Le marchand d'Ogy sur le banc des accusés

Les conditions de vie dramatiques des chevaux détenus par le marchand d'Ogy (Photo : Animaux en Péril)
Les conditions de vie dramatiques des chevaux détenus par le marchand d'Ogy (Photo : Animaux en Péril)

C'est ce vendredi 9 octobre que le tristement célèbre "Marchand d'Ogy" comparaitra devant la chambre du Conseil du Tribunal de Tournai aux côtés d'un inspecteur vétérinaire de l'unité Bien-être animal (UBEA) de Wallonie. Un procès très attendu par les associations de protection animales.

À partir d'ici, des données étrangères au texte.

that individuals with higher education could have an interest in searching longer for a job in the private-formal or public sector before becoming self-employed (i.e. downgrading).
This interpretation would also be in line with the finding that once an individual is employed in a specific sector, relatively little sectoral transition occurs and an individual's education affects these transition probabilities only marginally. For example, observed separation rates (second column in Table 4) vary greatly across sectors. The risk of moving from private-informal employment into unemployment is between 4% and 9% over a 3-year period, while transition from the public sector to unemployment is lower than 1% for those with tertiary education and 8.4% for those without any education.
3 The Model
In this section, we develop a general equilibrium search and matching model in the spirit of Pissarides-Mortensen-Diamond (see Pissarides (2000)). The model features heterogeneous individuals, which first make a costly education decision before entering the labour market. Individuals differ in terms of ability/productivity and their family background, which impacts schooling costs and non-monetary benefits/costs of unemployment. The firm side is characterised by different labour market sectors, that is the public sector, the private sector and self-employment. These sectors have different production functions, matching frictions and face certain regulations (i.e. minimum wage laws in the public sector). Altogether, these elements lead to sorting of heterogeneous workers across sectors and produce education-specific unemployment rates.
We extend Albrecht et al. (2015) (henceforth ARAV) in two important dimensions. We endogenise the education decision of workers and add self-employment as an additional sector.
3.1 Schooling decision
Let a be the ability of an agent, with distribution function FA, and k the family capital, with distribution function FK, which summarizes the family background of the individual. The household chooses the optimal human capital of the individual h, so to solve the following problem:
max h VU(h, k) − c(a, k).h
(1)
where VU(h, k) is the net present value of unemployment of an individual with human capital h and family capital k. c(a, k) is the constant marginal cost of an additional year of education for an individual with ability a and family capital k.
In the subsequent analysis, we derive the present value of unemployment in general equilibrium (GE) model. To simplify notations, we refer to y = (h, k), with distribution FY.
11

C'est face à non moins de 24 chefs d'inculpation que Pascal Delcourt, un marchand de chevaux situé à Ogy (Lessines) devra répondre le 9 octobre. On lui reproche à la fois des cas de maltraitance animale, de non respect de la législation sanitaire ainsi que des actes liés à la traite des êtres humains. Un inspecteur vétérinaire de l'UBEA doit également comparaitre car il est soupçonné de corruption. "Ces deux inculpations sont le résultat d’une enquête menée par une juge d’instruction suite à des faits de maltraitance graves commis en 2016. À l’époque, plus de 50 chevaux ont été saisis et confiés aux refuges.

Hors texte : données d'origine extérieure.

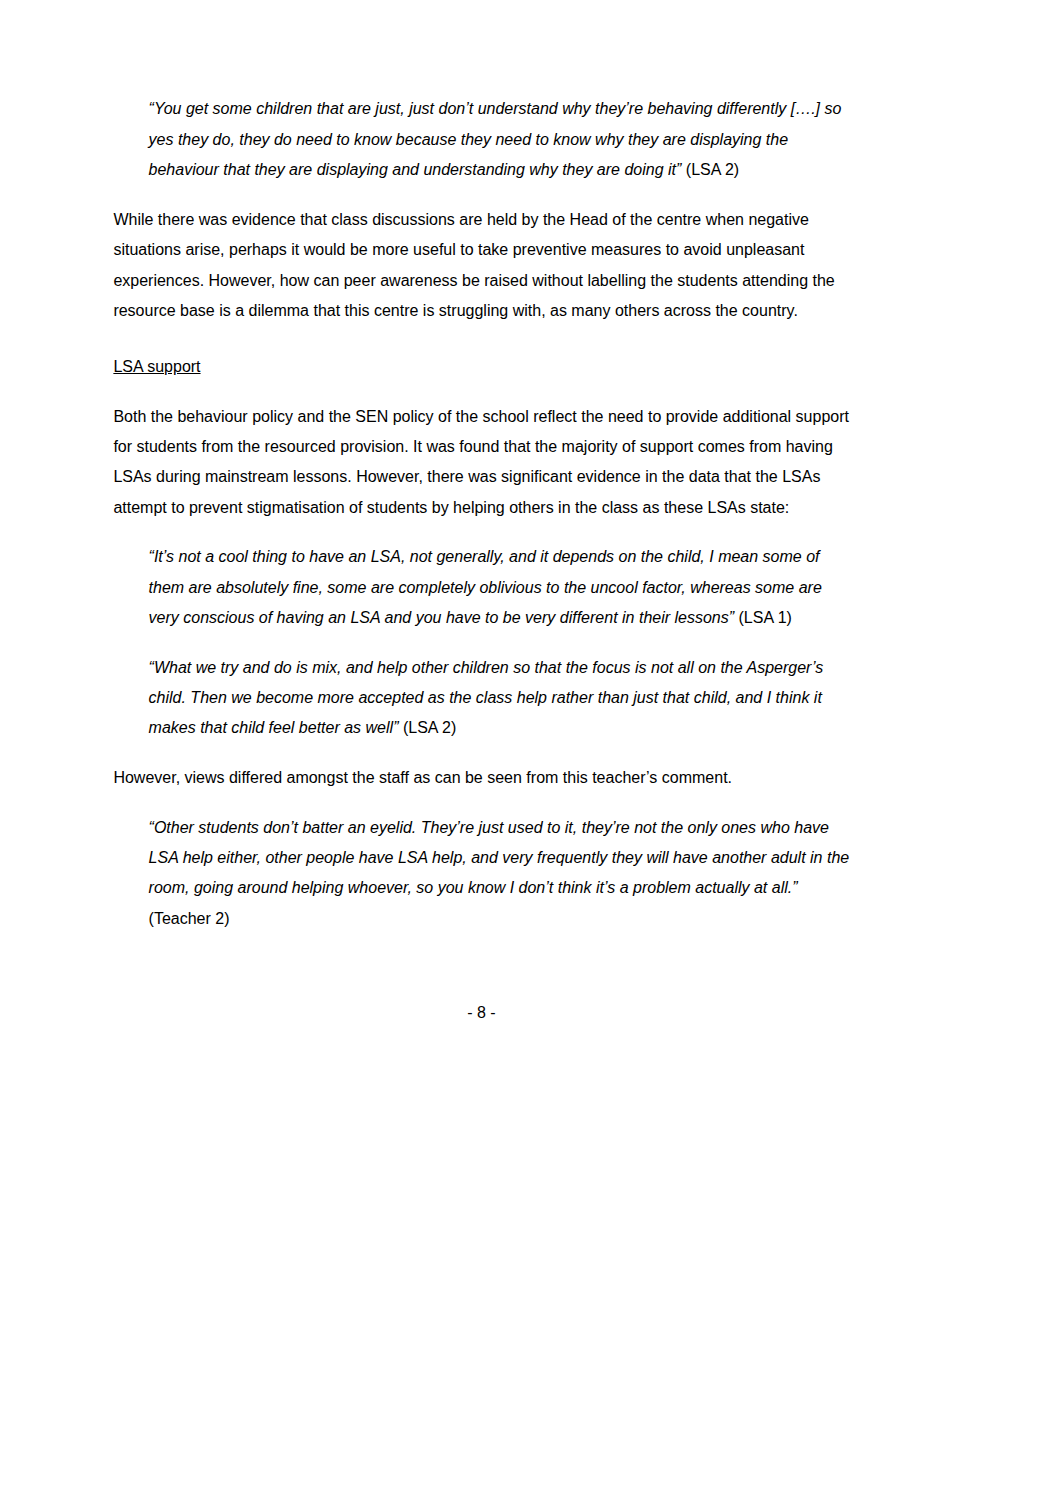“You get some children that are just, just don’t understand why they’re behaving differently [….] so yes they do, they do need to know because they need to know why they are displaying the behaviour that they are displaying and understanding why they are doing it” (LSA 2)
While there was evidence that class discussions are held by the Head of the centre when negative situations arise, perhaps it would be more useful to take preventive measures to avoid unpleasant experiences. However, how can peer awareness be raised without labelling the students attending the resource base is a dilemma that this centre is struggling with, as many others across the country.
LSA support
Both the behaviour policy and the SEN policy of the school reflect the need to provide additional support for students from the resourced provision. It was found that the majority of support comes from having LSAs during mainstream lessons. However, there was significant evidence in the data that the LSAs attempt to prevent stigmatisation of students by helping others in the class as these LSAs state:
“It’s not a cool thing to have an LSA, not generally, and it depends on the child, I mean some of them are absolutely fine, some are completely oblivious to the uncool factor, whereas some are very conscious of having an LSA and you have to be very different in their lessons” (LSA 1)
“What we try and do is mix, and help other children so that the focus is not all on the Asperger’s child. Then we become more accepted as the class help rather than just that child, and I think it makes that child feel better as well” (LSA 2)
However, views differed amongst the staff as can be seen from this teacher’s comment.
“Other students don’t batter an eyelid. They’re just used to it, they’re not the only ones who have LSA help either, other people have LSA help, and very frequently they will have another adult in the room, going around helping whoever, so you know I don’t think it’s a problem actually at all.” (Teacher 2)
- 8 -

Cette juridiction devra se prononcer sur un renvoi ou pas des deux individus devant le tribunal correctionnel", nous explique dans un communiqué de presse Jean-Marc Montegnies, Président d’Animaux en Péril. Les associations Le Rêve d’Aby, EquiChance, Animal sans Toit et Help Animals et Animaux en Péril se sont constituées parties civiles dans cette affaire qu'elles espèrent renvoyer en correctionnel après 4 ans d'attente.

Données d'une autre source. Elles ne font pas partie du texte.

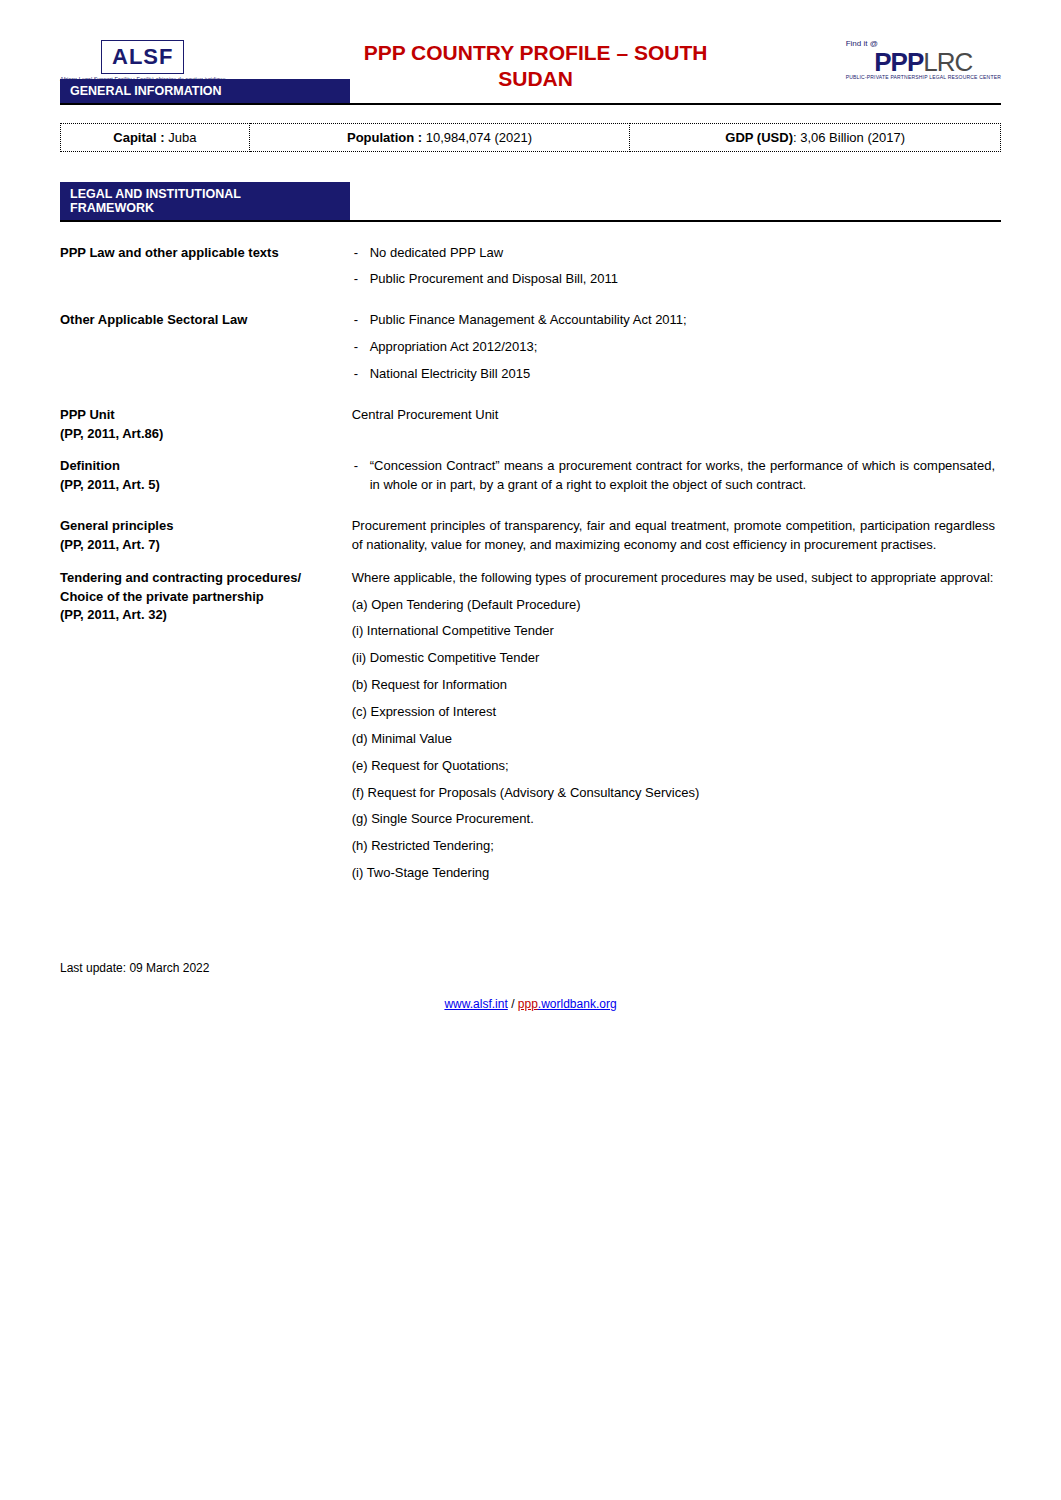ALSF
African Legal Support Facility • Facilité africaine de soutien juridique
PPP COUNTRY PROFILE – SOUTH
SUDAN
Find it @
PPP LRC
PUBLIC-PRIVATE PARTNERSHIP LEGAL RESOURCE CENTER
GENERAL INFORMATION
| Capital : Juba | Population : 10,984,074 (2021) | GDP (USD) : 3,06 Billion (2017) |
LEGAL AND INSTITUTIONAL
FRAMEWORK
| PPP Law and other applicable texts | No dedicated PPP Law Public Procurement and Disposal Bill, 2011 |
| Other Applicable Sectoral Law | Public Finance Management & Accountability Act 2011; Appropriation Act 2012/2013; National Electricity Bill 2015 |
| PPP Unit (PP, 2011, Art.86) | Central Procurement Unit |
| Definition (PP, 2011, Art. 5) | “Concession Contract” means a procurement contract for works, the performance of which is compensated, in whole or in part, by a grant of a right to exploit the object of such contract. |
| General principles (PP, 2011, Art. 7) | Procurement principles of transparency, fair and equal treatment, promote competition, participation regardless of nationality, value for money, and maximizing economy and cost efficiency in procurement practises. |
| Tendering and contracting procedures/ Choice of the private partnership (PP, 2011, Art. 32) | Where applicable, the following types of procurement procedures may be used, subject to appropriate approval: (a) Open Tendering (Default Procedure) (i) International Competitive Tender (ii) Domestic Competitive Tender (b) Request for Information (c) Expression of Interest (d) Minimal Value (e) Request for Quotations; (f) Request for Proposals (Advisory & Consultancy Services) (g) Single Source Procurement. (h) Restricted Tendering; (i) Two-Stage Tendering |
Last update: 09 March 2022
www.alsf.int / ppp.worldbank.org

Pour rappel, Pascal Delcourt est un multirécidiviste en matière de maltraitance animale. Ce sont des chevaux hautement négligés qui ont du être pris en charge lors de l'importante saisie qui a eu lieu en 2016. Hébergés sur des champs de terre ou dans un hangar recouvert d'une couche d'excréments, les chevaux étaient affamés, déshydratés, parasités, porteurs de maladies virales voire blessés dans certains cas. Mais ce n'est pas tout, apparemment, certains chevaux étaient même abattus illégalement sur place. La première condamnation de Pascal Delcourt remonte à 2009. Choquée Sophie Locatelli, présidente du Rêve d’Aby ajoute que : « Pascal Delcourt a maltraité des centaines d’animaux depuis des années et écoulé des carcasses non conformes dans la chaîne alimentaire, comment peut-il encore aujourd’hui exercer pleinement son activité ?  Les autorités fédérales sanitaires et régionales du bien-être animal vont-elles enfin se réveiller ?»

Voici une partie des 24 préventions concernant le marchand d'Ogy, selon le communiqué de presse d'Animaux en Péril :

  • Avoir abattu des équidés clandestinement.
  • Avoir détenu des équidés, des bovins et nombreux autres animaux en infraction avec la législation sur le bien-être des animaux.
  • Avoir vendu des équidés ne pouvant entrer dans la chaîne alimentaire et falsifié des denrées alimentaires.
  • Avoir vendu des denrées alimentaires qui contiennent des contaminants interdits.
  • Avoir importé illégalement des équidés.
  • Avoir rédigé de faux passeports et avoir dissimulé l’origine des équidés pour les faire entrer dans la chaîne alimentaire.
  • Avoir commis l’infraction de traite des êtres humains (emploi de main-d’oeuvre illégale dans des conditions contraire à la dignité humaine).